Nesse sentido, a postura do Estado frente à educação ‘formal’, à escola, está orientada, como nos demais aparelhos privados de hegemonia, para o convencimento e o consenso. A pesquisadora destaca que, diante de movimentos recentes de transformação do capitalismo, as estratégias do Estado burguês para a educação também se modificaram: “Há uma ‘antiga’ pedagogia da hegemonia, desenvolvida a partir do pós-guerra e que se estendeu até os anos 1980. Nela, a tendência era o estabelecimento de políticas sociais universais, com uma ação direta do Estado muito forte. Com a crise do capitalismo dos anos 1970, ocorreram mudanças na forma de acumulação do capital, na organização da sociedade, na constituição do Estado e, também, na estrutura e na dinâmica das relações de poder. A nova pedagogia da hegemonia aparece nesse contexto, ressignificando a noção de Estado ampliado e entendendo a sociedade civil não como um espaço de enfrentamento de concepções, mas sim como um espaço de harmonização de interesses conflitantes e prestação de serviços sociais, efetuados, em boa parte, a partir do chamado ‘terceiro setor’, composto por Organizações Não Governamentais”, diz.

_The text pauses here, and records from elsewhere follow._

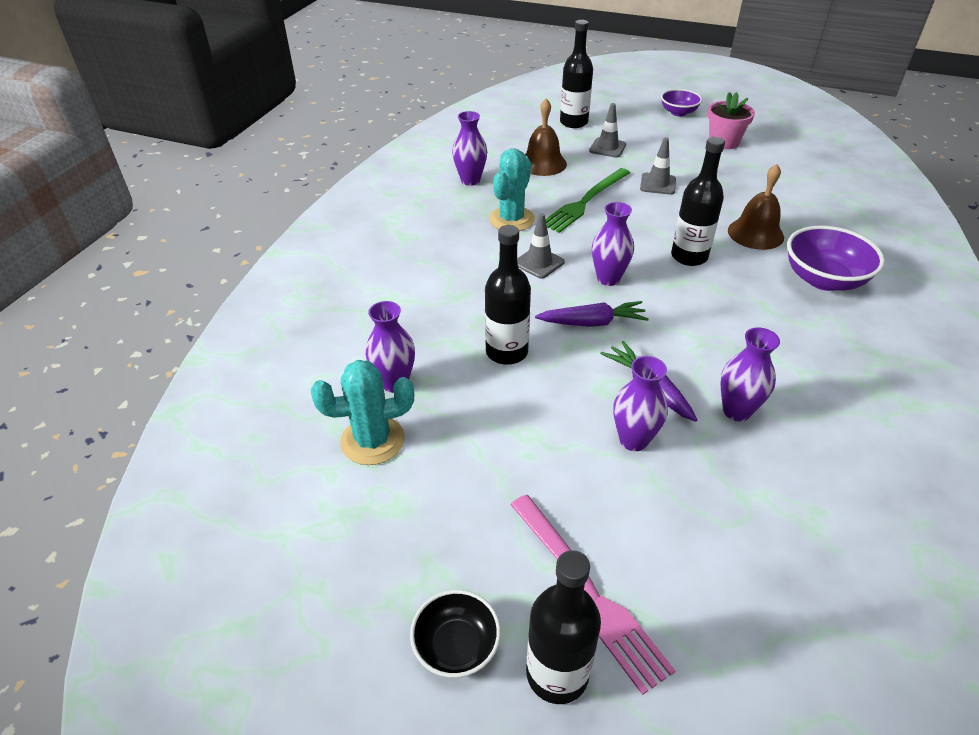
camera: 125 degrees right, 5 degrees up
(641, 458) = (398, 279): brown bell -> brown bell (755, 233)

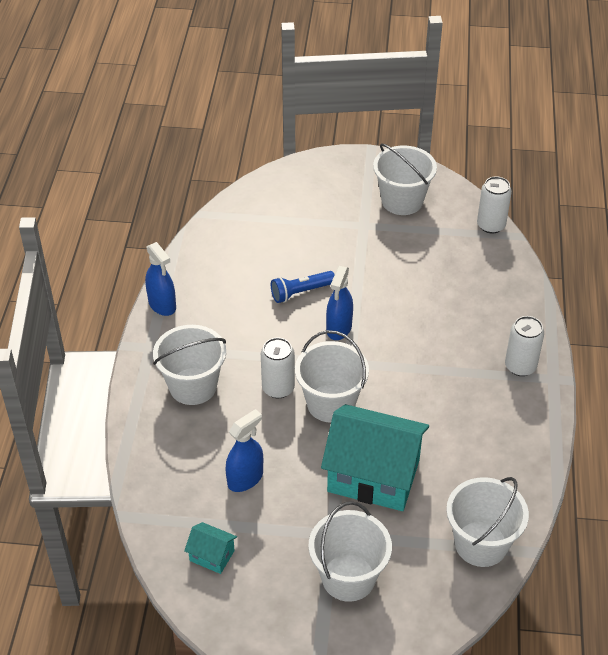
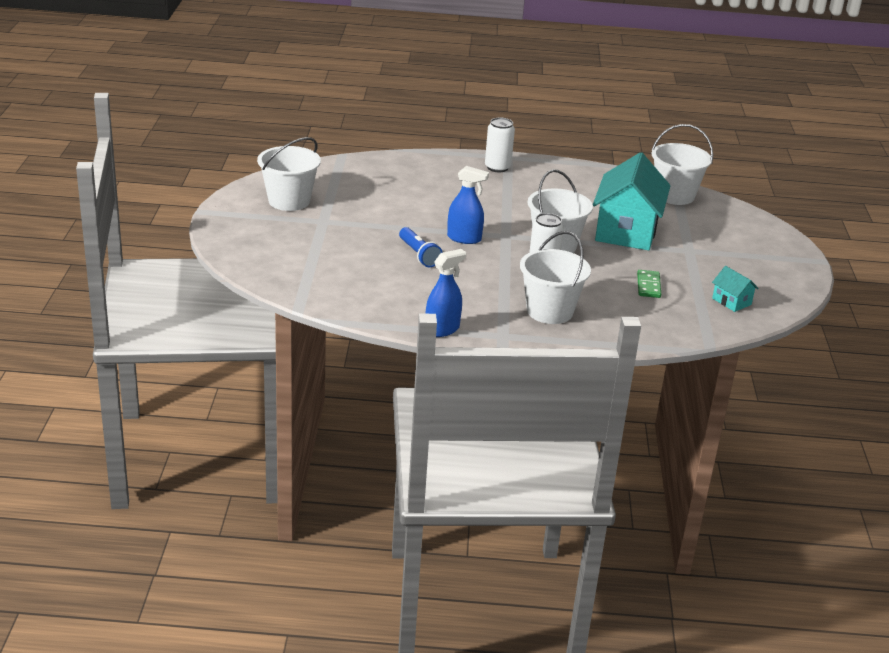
camera: 95 degrees left, 15 degrees down
(212, 556) = (731, 301): turquoise house -> turquoise house turned 60 degrees counterclockwise
(245, 479) = (648, 286): blue spray bottle -> green domino
(348, 577) = (725, 245): white bucket -> none
(491, 225) = (327, 165): white can -> none

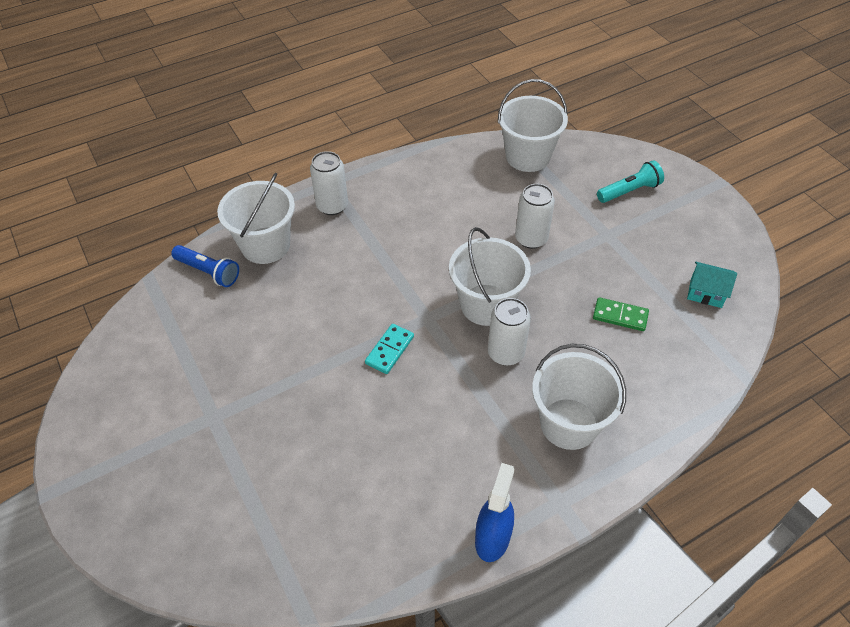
camera: 30 degrees left, 20 degrees up
(289, 201) = (145, 403): white bucket -> white bucket (265, 245)
(419, 255) = (365, 412): blue flashlight -> blue flashlight (208, 272)
(464, 238) = (390, 350): blue spray bottle -> turquoise domino
(626, 231) = (531, 238): turquoise house -> white can
(648, 286) = (620, 316): green domino -> green domino turned 45 degrees counterclockwise
(736, 238) = (629, 191): none -> turquoise flashlight

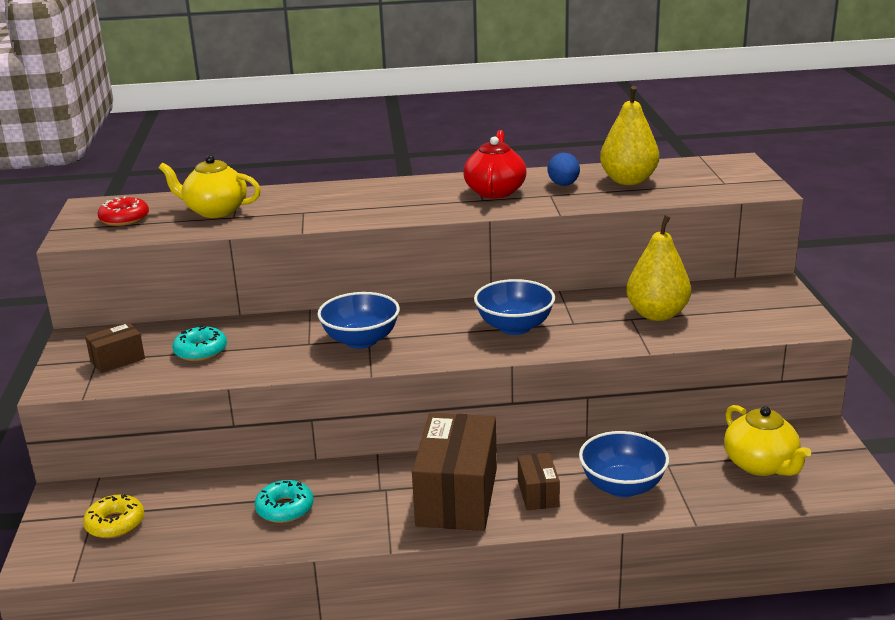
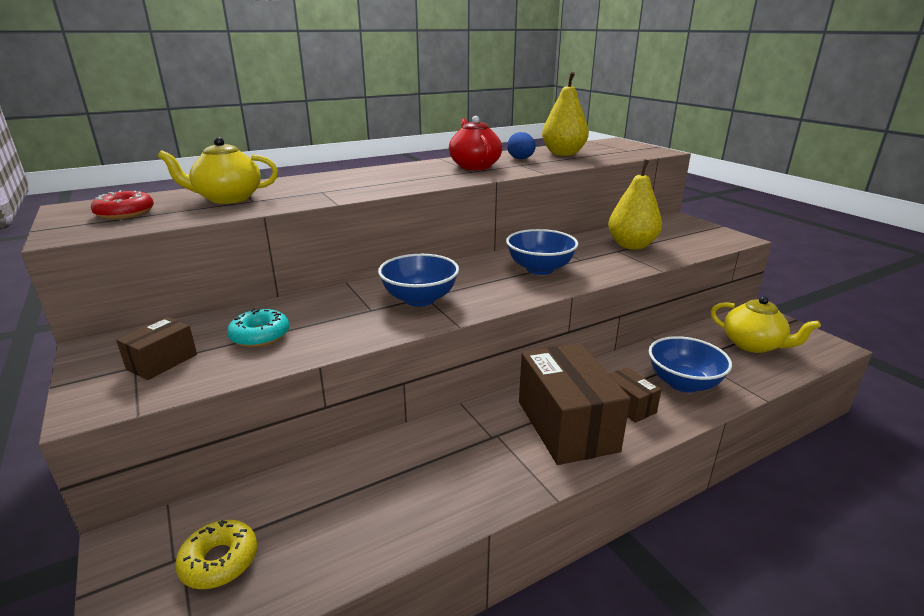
camera: 25 degrees left, 0 degrees up
(285, 508) = (414, 483): turquoise donut -> none

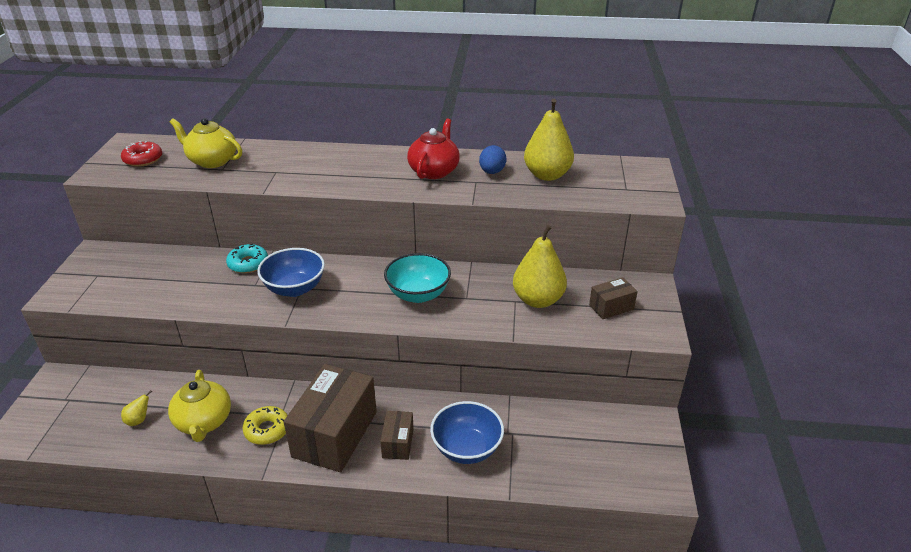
camera: 35 degrees right, 10 degrees up
(162, 362) = (111, 278): brown box -> brown box (611, 307)
(219, 561) = (80, 411): yellow donut -> yellow donut (267, 430)
(260, 335) = (173, 279): turquoise donut -> turquoise donut (248, 264)
(326, 525) = (139, 420): none -> yellow pear
(540, 269) = (418, 294): blue bowl -> turquoise bowl
(753, 345) = (588, 448): yellow teapot -> yellow teapot (204, 422)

Um outro elemento articulado ao conceito de hegemonia é a noção gramsciana de ‘intelectual orgânico’. Segundo Eduardo Coutinho, a categoria também deve ser entendida no contexto da teoria ampliada do Estado: “É na sociedade civil que atuam os intelectuais orgânicos, buscando construir a hegemonia das classes que representam. Eles têm a função de criar, junto à sociedade, a consciência correspondente ao desenvolvimento de um outro modo de produção”, aponta. É a partir desse entendimento da possibilidade de construção da hegemonia pelas classes subalternas, apontada por Gramsci, que se desenvolve a noção de contra-hegemonia, não explicitada, com esse nome, na obra do italiano. “Os grupos dominados construirão a sua contraposição à visão de mundo hegemônica, buscando a construção de uma nova forma de organização da produção e da ordem social. Essa hegemonia alternativa, que constrói uma nova cultura, é o que corresponde ao conceito de contra-hegemonia”, sintetiza Eduardo.